Certo, non tutti gli atleti hanno qualcosa da dire. Io ho sempre cercato di parlare ai ragazzi e alle ragazze soprattutto delle fragilità più che della forza. Racconto di come mi sono sentita quando a diciotto anni vedevo un ragazzo che mi guardava e non capivo se mi guardava perché gli piacevo o perché era spaventato dalla gamba. Ma so anche che non posso controllare le reazioni degli altri e non so neanche quante reazioni a catena in questi anni ho creato perché poi le cose vanno nel web. Una lancia il messaggio ma dove arriva non lo sa e forse è anche meglio non saperlo, poi magari una si monta la testa.
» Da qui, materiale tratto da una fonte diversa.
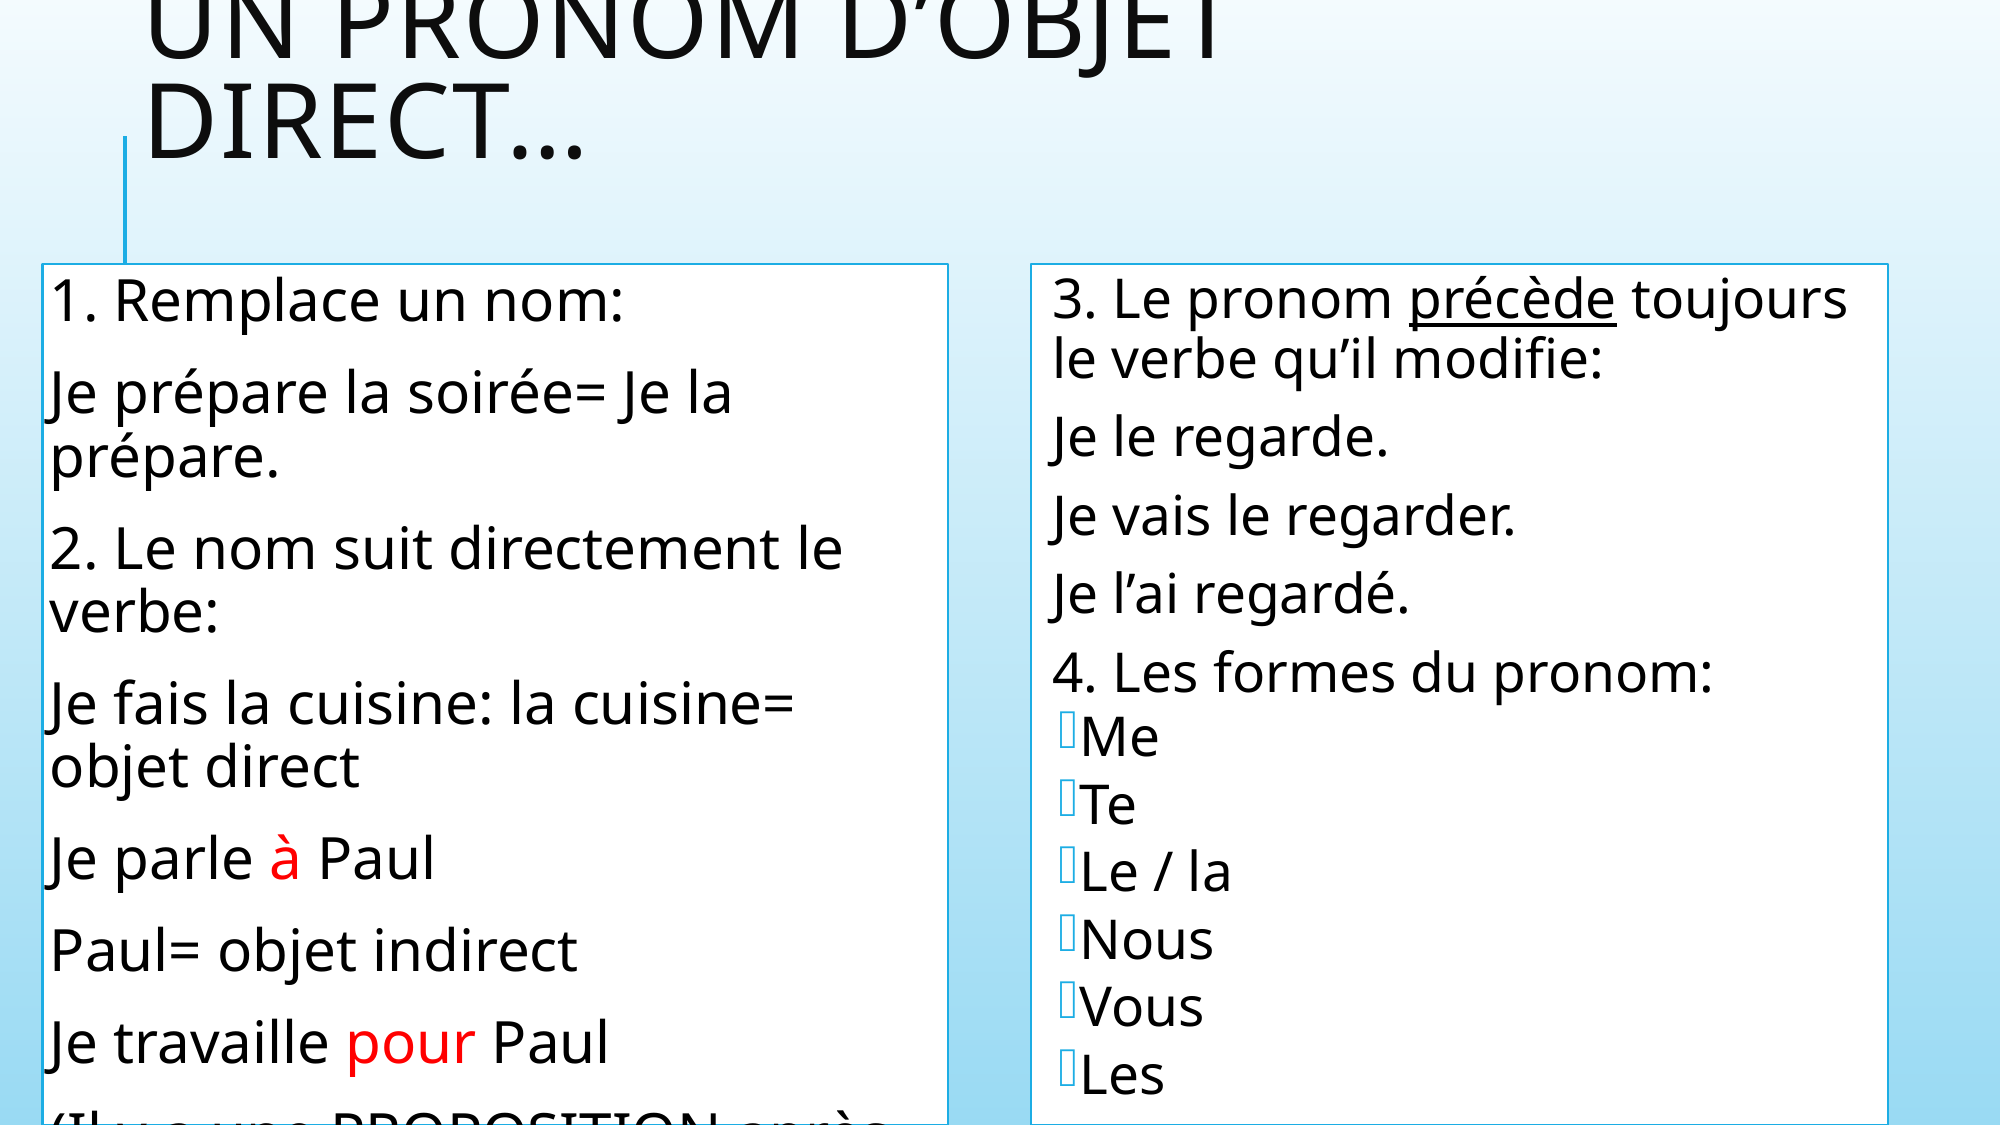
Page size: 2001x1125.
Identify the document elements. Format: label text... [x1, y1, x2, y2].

list 3. Le pronom précède toujours le verbe qu’il modifie: Je le regarde. Je vais le regarder. Je l’ai regardé. 4. Les formes du pronom: Me Te Le / la Nous Vous Les [1030, 263, 1889, 1125]
list 1. Remplace un nom: Je prépare la soirée= Je la prépare. 2. Le nom suit directement le verbe: Je fais la cuisine: la cuisine= objet direct Je parle à Paul Paul= objet indirect Je travaille pour Paul (Il y a une PROPOSITION après le verbe) [41, 263, 949, 1125]
title Un pronom d’objet direct… [127, 18, 1723, 265]
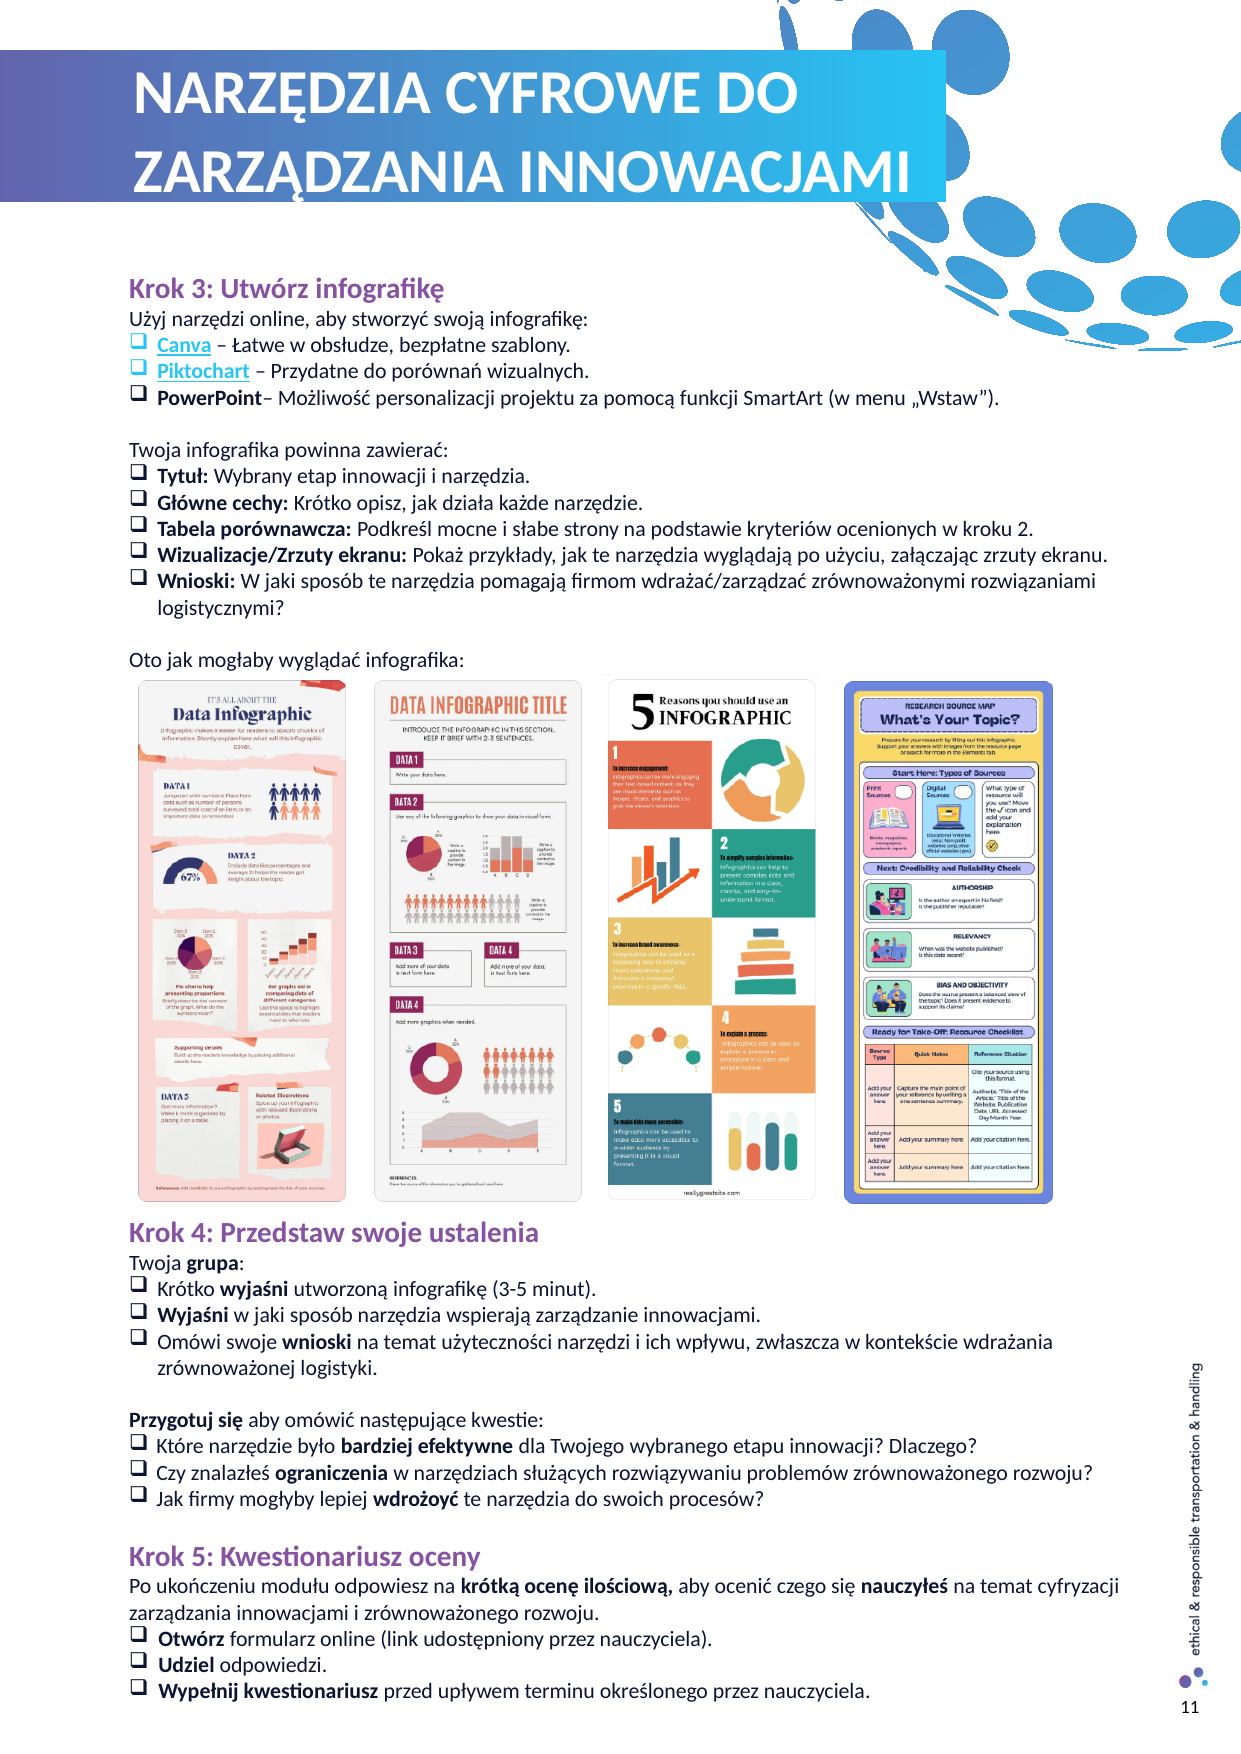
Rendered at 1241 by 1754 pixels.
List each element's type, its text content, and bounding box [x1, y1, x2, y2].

text_box [1167, 200, 1240, 258]
text_box [779, 6, 799, 50]
list Krok 3: Utwórz infografikę Użyj narzędzi online, aby stworzyć swoją infografikę: Canva – Łatwe w obsłudze, bezpłatne szablony. Piktochart – Przydatne do porównań wizualnych. PowerPoint– Możliwość personalizacji projektu za pomocą funkcji SmartArt (w menu „Wstaw”). Twoja infografika powinna zawierać: Tytuł: Wybrany etap innowacji i narzędzia. Główne cechy: Krótko opisz, jak działa każde narzędzie. Tabela porównawcza: Podkreśl mocne i słabe strony na podstawie kryteriów ocenionych w kroku 2. Wizualizacje/Zrzuty ekranu: Pokaż przykłady, jak te narzędzia wyglądają po użyciu, załączając zrzuty ekranu. Wnioski: W jaki sposób te narzędzia pomagają firmom wdrażać/zarządzać zrównoważonymi rozwiązaniami logistycznymi? Oto jak mogłaby wyglądać infografika: Krok 4: Przedstaw swoje ustalenia Twoja grupa: Krótko wyjaśni utworzoną infografikę (3-5 minut). Wyjaśni w jaki sposób narzędzia wspierają zarządzanie innowacjami. Omówi swoje wnioski na temat użyteczności narzędzi i ich wpływu, zwłaszcza w kontekście wdrażania zrównoważonej logistyki. Przygotuj się aby omówić następujące kwestie: Które narzędzie było bardziej efektywne dla Twojego wybranego etapu innowacji? Dlaczego? Czy znalazłeś ograniczenia w narzędziach służących rozwiązywaniu problemów zrównoważonego rozwoju? Jak firmy mogłyby lepiej wdrożoyć te narzędzia do swoich procesów? Krok 5: Kwestionariusz oceny Po ukończeniu modułu odpowiesz na krótką ocenę ilościową, aby ocenić czego się nauczyłeś na temat cyfryzacji zarządzania innowacjami i zrównoważonego rozwoju. Otwórz formularz online (link udostępniony przez nauczyciela). Udziel odpowiedzi. Wypełnij kwestionariusz przed upływem terminu określonego przez nauczyciela. [114, 262, 1183, 1754]
text_box [888, 202, 949, 243]
picture [598, 673, 821, 1205]
picture [126, 673, 586, 1205]
text_box [855, 202, 933, 262]
text_box [852, 9, 913, 50]
list NARZĘDZIA CYFROWE DO ZARZĄDZANIA INNOWACJAMI [0, 50, 946, 202]
text_box [932, 10, 1010, 95]
text_box [946, 256, 980, 262]
text_box [1183, 321, 1233, 343]
text_box [963, 196, 1036, 257]
text_box [1220, 270, 1241, 306]
text_box [1059, 203, 1137, 262]
text_box [1183, 285, 1188, 306]
picture [833, 673, 1063, 1205]
text_box [1213, 340, 1241, 348]
text_box [1221, 112, 1241, 172]
slide_number 11 [1183, 1676, 1215, 1736]
picture [1183, 1357, 1217, 1680]
text_box [788, 0, 800, 4]
text_box [946, 114, 970, 181]
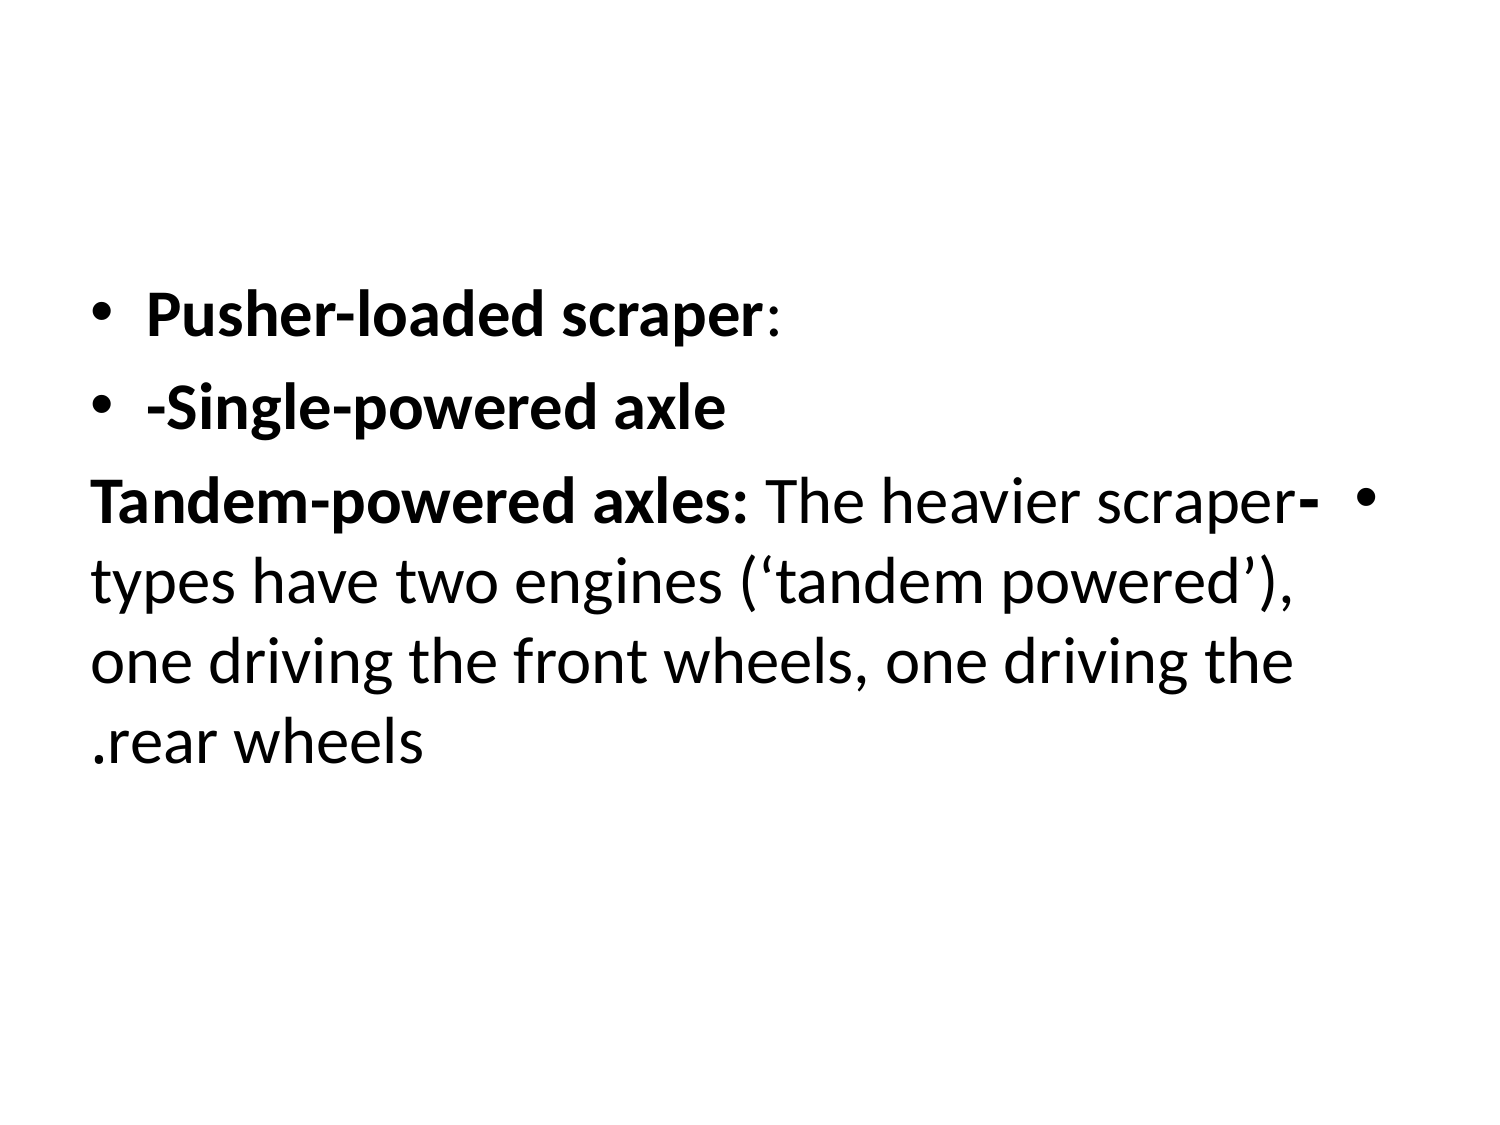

Una persona con disabilità provoca imbarazzo in una che non ne ha. A volte può spingere l’osservatore a spostare lo sguardo altrove, a squadrare dall’alto in basso, a provare una compassione mal riposta e richiesta da nessuno. Se potessi dare uno strumento cognitivo per approcciarsi alla vita di un uomo o una donna con disabilità, quale strumento forniresti?

Bisogna trovare subito una connessione, un comune denominatore. Se poni l’attenzione sulla diversità ti perdi tutto il resto. La diversità è una caratteristica che ho ma non è tutto. La risposta a questa domanda è soggettiva. Quando mi sento osservata io cerco di creare uno shock, cerco di spaventare chi mi fissa con un «bu!» perché il mio viso sta più su e non lì giù (si indica la gamba, nda).

Invito a guardare la persona. E in questo c’è forse un senso anche di fastidio perché devi iniziare a considerare che non tutti sono come te. Quindi guardare all’altro come fonte di crescita e non come qualcosa che ti spaventa. È utopico ma un approccio di questo tipo può portare alla scoperta di cose molto interessanti.

La responsabilità sta da entrambe le parti, da quella della persona con disabilità e da quella che non la ha. Poi noi dal canto nostro dobbiamo comunicare un’immagine giusta di noi stessi: l’immagine di una persona che esce, fa, parla.